Work request
Find every line containing "gets" in the records below and report the tally as a bare number.
────────
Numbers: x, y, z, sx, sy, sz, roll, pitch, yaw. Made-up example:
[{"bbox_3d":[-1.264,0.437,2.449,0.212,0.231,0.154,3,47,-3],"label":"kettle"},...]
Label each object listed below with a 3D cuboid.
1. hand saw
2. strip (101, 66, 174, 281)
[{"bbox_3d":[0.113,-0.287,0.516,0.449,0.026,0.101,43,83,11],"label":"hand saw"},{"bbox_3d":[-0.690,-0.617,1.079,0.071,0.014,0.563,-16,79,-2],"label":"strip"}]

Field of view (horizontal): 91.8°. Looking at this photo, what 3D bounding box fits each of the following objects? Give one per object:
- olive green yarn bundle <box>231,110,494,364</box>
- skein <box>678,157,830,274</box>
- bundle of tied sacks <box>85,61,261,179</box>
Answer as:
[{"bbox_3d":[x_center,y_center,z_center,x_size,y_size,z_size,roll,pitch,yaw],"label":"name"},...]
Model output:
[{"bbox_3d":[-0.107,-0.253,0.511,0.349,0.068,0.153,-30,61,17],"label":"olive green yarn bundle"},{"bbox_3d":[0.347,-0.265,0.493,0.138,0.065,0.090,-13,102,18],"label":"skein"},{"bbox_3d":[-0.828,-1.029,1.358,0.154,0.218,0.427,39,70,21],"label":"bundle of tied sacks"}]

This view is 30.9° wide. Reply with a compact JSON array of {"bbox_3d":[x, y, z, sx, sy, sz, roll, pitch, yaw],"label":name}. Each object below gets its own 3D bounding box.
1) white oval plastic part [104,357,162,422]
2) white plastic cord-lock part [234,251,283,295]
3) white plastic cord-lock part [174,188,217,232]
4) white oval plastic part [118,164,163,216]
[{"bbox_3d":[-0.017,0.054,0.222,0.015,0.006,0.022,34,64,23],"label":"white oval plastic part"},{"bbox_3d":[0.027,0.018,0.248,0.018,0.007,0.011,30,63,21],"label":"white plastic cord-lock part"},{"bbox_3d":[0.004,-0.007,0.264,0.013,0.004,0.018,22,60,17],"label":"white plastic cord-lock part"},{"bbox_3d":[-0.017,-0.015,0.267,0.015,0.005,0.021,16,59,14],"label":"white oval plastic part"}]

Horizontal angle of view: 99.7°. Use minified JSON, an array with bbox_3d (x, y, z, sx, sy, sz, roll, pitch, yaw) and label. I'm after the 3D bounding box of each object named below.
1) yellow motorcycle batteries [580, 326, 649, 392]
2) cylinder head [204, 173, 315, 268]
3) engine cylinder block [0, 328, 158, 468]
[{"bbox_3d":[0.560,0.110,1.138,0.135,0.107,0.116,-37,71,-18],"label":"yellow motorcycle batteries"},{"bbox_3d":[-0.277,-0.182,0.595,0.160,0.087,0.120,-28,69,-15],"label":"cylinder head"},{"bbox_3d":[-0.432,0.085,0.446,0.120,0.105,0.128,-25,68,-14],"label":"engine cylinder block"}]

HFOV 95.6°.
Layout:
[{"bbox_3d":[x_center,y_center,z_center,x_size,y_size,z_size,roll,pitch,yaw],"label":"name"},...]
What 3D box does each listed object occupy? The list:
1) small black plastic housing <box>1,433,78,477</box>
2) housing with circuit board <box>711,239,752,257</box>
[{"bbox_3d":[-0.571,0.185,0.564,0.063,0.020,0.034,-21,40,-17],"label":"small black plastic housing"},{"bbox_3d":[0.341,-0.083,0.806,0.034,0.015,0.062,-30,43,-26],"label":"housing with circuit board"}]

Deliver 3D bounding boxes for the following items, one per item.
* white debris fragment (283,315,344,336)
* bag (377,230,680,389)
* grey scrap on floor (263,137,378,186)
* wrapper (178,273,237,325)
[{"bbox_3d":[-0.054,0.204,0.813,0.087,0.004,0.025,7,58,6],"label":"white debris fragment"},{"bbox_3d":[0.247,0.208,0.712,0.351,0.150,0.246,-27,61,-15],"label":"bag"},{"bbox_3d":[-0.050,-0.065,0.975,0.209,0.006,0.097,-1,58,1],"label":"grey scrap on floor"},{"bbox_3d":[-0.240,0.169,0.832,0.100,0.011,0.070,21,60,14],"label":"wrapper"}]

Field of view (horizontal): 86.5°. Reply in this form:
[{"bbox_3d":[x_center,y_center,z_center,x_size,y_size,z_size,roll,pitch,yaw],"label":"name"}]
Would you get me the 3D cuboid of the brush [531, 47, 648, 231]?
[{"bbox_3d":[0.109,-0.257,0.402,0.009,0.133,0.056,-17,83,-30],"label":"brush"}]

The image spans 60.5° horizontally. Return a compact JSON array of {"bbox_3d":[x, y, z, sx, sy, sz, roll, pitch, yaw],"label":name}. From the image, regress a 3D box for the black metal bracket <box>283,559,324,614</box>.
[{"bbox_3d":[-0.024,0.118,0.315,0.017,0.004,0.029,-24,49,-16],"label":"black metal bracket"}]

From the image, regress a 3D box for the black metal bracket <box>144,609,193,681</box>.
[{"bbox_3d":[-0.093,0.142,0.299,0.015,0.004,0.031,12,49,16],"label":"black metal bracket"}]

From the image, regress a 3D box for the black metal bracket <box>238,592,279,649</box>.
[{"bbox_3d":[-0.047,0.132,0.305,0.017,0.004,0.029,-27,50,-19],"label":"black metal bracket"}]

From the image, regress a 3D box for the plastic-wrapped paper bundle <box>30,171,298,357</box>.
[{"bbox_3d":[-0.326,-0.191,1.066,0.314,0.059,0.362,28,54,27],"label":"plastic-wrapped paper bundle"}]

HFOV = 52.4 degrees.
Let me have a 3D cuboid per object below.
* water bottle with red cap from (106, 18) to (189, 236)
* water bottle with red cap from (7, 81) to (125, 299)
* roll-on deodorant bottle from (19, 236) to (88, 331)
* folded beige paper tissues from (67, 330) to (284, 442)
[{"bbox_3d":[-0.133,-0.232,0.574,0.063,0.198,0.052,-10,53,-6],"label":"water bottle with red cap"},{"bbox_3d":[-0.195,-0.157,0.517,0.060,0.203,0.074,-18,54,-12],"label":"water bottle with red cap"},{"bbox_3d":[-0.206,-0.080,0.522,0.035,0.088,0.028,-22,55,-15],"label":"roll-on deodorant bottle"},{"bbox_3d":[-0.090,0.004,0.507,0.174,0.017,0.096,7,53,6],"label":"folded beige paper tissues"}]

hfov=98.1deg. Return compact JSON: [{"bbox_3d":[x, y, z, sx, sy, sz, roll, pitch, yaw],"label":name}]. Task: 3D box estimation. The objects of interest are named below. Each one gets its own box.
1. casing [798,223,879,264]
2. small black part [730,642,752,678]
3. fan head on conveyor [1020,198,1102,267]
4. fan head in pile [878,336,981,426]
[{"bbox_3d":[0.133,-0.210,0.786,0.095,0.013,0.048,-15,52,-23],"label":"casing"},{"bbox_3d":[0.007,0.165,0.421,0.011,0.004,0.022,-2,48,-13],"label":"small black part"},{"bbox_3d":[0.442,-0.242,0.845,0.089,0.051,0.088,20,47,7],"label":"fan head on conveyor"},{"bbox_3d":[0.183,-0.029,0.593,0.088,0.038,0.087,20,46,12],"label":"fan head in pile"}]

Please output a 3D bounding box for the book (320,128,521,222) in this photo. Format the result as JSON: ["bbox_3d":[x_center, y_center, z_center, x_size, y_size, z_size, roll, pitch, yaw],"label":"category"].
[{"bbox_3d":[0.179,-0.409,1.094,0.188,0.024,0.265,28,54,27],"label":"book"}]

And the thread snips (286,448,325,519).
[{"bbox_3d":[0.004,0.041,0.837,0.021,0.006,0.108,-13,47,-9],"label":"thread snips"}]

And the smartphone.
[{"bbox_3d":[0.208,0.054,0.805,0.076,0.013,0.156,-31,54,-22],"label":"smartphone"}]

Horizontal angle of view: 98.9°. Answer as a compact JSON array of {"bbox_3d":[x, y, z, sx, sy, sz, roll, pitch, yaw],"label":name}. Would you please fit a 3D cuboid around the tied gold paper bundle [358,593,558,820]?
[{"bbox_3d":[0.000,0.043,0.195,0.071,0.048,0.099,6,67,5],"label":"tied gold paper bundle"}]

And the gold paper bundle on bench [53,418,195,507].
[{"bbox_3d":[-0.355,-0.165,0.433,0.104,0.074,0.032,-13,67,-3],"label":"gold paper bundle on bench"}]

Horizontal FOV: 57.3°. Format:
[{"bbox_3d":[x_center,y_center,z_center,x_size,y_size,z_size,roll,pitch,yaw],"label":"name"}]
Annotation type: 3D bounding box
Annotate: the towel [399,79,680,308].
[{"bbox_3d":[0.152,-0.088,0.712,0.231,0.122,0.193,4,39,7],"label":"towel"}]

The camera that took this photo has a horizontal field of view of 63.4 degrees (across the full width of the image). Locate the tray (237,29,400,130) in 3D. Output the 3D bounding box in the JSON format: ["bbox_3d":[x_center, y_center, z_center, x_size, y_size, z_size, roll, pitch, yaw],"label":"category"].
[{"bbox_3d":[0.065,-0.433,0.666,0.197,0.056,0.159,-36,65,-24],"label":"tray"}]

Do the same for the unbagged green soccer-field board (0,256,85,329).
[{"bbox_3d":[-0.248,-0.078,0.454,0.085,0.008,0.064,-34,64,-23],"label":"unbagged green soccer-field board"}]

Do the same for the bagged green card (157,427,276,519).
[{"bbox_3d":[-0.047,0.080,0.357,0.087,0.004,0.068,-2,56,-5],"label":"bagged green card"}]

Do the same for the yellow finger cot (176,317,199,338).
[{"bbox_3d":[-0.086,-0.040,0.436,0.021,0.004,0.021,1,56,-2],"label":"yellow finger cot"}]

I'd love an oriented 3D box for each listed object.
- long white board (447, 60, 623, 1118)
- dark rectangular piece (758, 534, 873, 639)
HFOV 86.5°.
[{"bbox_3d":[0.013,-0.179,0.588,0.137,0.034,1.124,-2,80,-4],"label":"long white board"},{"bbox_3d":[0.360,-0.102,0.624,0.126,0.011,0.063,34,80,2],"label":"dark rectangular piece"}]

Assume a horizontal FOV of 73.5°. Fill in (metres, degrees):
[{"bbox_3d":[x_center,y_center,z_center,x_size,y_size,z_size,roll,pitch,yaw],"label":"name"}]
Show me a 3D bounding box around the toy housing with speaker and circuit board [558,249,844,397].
────────
Solution
2